List every tumor type in which endostatin was tested according to the text below on drug resistance and antiangiogenic therapy.

**TEXT PROVIDED:**
=== Section Start ===
Acquired drug resistance is a major problem in the treatment of cancer. Of the more than 500,000 annual deaths from cancer in the United States1, many follow the development of resistance to chemotherapy. The emergence of resistance depends in part on the genetic instability, heterogeneity and high mutational rate of tumour cells2. In contrast, endothelial cells are genetically stable, homogenous and have a low mutational rate. Therefore, antiangiogenic therapy directed against a tumour's endothelial cells should, in principle, induce little or no drug resistance. Endostatin3, a potent angiogenesis inhibitor, was administered to mice bearing Lewis lung carcinoma, T241 fibrosarcoma or B16F10 melanoma. Treatment was stopped when tumours had regressed. Tumours were then allowed to re-grow and endostatin therapy was resumed. After 6, 4 or 2 treatment cycles, respectively, no tumours recurred after discontinuation of therapy. These experiments show that drug resistance does not develop in three tumour types treated with a potent angiogenesis inhibitor. An unexpected finding is that repeated cycles of antiangiogenic therapy are followed by prolonged tumour dormancy without further therapy.
=== Section End ===
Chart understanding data
=== Section Start ===
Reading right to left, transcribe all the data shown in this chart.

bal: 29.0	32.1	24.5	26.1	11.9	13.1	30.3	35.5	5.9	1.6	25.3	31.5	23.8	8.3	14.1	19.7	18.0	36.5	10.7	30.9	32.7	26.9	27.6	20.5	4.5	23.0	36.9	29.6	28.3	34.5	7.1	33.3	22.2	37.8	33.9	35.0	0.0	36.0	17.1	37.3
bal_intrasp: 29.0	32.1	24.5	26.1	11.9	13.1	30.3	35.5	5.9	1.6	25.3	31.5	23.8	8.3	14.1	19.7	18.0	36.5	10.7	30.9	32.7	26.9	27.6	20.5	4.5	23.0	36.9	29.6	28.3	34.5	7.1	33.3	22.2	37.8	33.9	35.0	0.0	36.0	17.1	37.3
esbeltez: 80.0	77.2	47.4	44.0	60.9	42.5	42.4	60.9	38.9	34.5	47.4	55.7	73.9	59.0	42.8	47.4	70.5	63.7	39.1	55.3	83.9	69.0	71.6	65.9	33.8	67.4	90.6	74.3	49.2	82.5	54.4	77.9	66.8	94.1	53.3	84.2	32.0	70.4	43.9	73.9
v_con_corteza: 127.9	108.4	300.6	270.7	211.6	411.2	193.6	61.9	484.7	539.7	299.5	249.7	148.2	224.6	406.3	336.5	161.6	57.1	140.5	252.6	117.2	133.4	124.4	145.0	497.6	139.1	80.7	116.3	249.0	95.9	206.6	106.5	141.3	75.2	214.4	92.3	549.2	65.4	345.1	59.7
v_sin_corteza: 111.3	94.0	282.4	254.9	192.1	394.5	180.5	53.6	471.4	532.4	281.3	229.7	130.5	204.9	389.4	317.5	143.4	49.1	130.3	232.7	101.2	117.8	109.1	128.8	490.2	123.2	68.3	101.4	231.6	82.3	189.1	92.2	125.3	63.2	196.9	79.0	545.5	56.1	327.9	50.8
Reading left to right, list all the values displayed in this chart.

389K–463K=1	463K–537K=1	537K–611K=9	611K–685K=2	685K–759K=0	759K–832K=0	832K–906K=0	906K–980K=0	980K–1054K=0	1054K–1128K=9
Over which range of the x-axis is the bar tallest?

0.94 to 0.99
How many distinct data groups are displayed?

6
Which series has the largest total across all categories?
=== Section End ===
**WRITTEN ANSWER:** Lewis lung carcinoma, T241 fibrosarcoma, B16F10 melanoma